◆ Job item
Every line in the records below between the one holding "program and try" and the one holding "series of cascading", inclusive, is to be set down exactly; all other lines are to be left out.

◆ Available records
Start of Block

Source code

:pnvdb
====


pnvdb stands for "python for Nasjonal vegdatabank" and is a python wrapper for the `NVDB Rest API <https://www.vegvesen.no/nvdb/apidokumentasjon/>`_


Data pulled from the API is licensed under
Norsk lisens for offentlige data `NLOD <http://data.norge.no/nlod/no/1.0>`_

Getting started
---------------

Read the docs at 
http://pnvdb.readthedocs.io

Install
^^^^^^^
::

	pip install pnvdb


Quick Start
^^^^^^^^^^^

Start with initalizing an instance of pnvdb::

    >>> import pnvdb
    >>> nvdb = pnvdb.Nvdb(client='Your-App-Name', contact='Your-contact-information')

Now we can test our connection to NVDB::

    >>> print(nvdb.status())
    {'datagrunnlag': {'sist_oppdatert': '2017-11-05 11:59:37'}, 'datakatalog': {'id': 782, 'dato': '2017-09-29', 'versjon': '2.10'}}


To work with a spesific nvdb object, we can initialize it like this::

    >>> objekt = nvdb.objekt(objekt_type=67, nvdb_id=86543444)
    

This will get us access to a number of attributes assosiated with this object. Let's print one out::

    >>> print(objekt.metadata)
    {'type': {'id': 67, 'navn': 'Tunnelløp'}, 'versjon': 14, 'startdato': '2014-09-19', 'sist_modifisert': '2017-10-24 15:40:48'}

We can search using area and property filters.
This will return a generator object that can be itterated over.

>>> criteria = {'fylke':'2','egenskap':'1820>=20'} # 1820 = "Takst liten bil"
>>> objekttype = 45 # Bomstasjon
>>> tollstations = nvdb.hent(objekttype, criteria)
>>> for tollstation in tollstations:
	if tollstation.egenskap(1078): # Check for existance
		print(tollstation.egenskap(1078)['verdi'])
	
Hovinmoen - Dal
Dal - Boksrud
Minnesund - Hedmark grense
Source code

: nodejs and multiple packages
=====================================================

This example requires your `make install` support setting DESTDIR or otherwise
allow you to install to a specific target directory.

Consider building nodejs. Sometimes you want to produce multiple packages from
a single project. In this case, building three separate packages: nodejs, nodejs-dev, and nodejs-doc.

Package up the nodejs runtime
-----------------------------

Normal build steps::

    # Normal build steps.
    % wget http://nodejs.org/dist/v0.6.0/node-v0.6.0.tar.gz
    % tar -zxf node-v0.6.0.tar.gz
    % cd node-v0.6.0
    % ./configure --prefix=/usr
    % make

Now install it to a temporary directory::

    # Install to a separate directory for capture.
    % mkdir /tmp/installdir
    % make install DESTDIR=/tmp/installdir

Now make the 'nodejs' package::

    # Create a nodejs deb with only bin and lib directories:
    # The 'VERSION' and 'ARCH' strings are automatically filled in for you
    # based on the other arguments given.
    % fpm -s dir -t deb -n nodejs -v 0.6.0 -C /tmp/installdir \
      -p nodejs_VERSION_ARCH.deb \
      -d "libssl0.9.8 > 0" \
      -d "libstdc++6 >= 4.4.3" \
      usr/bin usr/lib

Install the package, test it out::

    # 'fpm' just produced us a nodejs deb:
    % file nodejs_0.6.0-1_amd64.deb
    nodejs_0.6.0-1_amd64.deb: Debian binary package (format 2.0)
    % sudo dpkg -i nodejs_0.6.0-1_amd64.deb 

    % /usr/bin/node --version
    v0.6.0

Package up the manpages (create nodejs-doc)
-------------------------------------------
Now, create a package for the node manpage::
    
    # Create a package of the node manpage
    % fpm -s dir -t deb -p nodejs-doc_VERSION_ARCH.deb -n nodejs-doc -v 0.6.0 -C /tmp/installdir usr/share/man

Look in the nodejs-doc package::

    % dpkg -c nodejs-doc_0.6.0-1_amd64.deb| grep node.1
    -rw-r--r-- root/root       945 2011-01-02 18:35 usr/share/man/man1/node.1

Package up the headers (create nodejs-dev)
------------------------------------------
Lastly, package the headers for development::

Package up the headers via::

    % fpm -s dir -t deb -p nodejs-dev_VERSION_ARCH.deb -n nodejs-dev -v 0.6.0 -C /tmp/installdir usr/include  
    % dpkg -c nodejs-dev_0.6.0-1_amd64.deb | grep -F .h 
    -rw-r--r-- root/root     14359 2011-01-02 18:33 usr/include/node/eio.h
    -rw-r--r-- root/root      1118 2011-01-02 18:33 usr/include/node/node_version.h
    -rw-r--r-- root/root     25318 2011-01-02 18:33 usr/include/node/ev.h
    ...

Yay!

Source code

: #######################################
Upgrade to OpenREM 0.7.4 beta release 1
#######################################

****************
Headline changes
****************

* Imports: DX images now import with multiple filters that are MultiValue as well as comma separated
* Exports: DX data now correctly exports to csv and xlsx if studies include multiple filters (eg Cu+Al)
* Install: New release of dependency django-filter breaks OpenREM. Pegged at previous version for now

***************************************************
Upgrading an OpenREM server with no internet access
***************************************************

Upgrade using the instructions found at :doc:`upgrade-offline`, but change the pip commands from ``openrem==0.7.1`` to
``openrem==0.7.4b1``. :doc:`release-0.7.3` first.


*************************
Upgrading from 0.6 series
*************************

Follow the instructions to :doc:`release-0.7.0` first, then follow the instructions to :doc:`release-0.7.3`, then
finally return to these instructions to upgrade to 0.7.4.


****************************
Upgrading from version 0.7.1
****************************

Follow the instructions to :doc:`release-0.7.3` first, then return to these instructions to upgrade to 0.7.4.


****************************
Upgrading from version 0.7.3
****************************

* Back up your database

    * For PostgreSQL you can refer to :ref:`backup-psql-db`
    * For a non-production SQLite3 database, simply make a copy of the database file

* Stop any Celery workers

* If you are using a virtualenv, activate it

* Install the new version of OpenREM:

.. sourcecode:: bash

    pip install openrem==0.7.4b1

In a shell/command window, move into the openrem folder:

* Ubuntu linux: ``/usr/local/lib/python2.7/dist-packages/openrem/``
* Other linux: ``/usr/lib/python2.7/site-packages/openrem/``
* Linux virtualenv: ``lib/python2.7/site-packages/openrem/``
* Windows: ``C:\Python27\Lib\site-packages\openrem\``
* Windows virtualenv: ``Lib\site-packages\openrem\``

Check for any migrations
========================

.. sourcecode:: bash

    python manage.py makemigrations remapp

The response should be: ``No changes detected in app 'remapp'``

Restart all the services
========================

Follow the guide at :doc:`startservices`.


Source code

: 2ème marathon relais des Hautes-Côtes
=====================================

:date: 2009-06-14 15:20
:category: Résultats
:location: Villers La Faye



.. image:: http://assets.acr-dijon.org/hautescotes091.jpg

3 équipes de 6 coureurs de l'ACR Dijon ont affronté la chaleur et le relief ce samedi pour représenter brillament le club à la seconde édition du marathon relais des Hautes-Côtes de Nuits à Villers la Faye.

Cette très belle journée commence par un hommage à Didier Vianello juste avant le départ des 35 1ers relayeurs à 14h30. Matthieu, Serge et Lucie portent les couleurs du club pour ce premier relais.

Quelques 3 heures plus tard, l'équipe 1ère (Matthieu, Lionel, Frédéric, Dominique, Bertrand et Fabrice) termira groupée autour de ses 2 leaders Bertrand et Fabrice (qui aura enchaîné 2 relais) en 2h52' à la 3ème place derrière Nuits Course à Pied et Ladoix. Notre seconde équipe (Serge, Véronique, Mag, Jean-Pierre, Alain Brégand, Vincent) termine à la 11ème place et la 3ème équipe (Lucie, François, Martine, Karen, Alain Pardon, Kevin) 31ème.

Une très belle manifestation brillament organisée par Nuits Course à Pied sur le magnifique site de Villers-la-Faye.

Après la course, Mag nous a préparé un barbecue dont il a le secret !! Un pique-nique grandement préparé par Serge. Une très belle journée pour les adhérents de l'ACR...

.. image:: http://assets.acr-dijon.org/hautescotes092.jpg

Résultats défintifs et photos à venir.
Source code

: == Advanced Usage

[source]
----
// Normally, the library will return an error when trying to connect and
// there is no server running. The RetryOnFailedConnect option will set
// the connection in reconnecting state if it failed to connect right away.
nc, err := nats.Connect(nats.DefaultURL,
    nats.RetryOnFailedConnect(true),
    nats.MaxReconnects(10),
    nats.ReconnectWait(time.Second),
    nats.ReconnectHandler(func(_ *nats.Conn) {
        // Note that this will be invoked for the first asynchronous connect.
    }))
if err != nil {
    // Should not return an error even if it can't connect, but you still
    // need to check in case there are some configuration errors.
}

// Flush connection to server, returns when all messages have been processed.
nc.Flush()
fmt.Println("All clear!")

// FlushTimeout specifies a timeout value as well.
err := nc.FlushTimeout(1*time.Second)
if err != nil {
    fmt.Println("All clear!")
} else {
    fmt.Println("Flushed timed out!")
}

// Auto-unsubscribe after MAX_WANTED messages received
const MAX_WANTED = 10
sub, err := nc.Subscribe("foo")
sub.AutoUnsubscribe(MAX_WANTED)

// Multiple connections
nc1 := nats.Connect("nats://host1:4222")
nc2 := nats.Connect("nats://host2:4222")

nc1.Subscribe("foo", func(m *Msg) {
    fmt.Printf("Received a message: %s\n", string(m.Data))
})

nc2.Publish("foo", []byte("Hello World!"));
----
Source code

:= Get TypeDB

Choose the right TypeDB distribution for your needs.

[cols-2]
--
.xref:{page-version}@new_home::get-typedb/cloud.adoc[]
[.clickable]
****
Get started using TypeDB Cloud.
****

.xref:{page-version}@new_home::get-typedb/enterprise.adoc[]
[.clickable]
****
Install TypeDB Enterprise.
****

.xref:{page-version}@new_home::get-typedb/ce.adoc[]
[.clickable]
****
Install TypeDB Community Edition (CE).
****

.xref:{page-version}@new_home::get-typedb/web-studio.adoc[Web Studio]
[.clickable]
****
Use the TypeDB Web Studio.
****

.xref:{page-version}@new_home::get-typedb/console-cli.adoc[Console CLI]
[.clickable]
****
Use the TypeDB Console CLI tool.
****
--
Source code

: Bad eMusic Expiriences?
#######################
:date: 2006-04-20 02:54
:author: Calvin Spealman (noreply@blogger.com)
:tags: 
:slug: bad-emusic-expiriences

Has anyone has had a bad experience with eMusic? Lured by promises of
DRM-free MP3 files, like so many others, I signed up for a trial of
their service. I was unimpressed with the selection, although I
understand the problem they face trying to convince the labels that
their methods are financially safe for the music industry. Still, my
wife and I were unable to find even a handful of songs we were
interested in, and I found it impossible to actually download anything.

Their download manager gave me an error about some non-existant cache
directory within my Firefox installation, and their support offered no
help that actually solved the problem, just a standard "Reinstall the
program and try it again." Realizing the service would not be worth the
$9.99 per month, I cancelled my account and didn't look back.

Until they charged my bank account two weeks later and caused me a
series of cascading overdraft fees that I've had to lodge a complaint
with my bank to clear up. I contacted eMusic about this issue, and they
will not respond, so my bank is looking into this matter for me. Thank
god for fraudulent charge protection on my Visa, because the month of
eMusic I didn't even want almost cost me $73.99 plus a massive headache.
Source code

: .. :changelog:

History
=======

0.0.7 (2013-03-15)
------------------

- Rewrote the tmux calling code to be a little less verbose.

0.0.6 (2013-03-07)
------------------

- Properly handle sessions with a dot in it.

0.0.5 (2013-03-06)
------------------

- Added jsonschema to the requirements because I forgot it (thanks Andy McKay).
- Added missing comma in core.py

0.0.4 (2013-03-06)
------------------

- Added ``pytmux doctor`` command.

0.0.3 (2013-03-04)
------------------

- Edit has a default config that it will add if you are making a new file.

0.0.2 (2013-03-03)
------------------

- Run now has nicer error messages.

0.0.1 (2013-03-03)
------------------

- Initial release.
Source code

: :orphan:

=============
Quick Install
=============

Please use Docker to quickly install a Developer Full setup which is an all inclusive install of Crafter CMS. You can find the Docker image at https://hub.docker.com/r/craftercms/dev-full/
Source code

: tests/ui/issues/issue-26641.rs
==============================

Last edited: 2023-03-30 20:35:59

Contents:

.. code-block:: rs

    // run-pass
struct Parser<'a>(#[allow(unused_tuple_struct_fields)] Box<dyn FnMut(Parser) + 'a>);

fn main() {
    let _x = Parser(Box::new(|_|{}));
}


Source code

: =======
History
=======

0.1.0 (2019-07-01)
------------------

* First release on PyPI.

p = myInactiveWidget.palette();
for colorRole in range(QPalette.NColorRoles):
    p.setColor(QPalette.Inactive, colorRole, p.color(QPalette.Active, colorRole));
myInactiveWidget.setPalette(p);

End of Block

◆ Exercise answer
program and try it again." Realizing the service would not be worth the
$9.99 per month, I cancelled my account and didn't look back.

Until they charged my bank account two weeks later and caused me a
series of cascading overdraft fees that I've had to lodge a complaint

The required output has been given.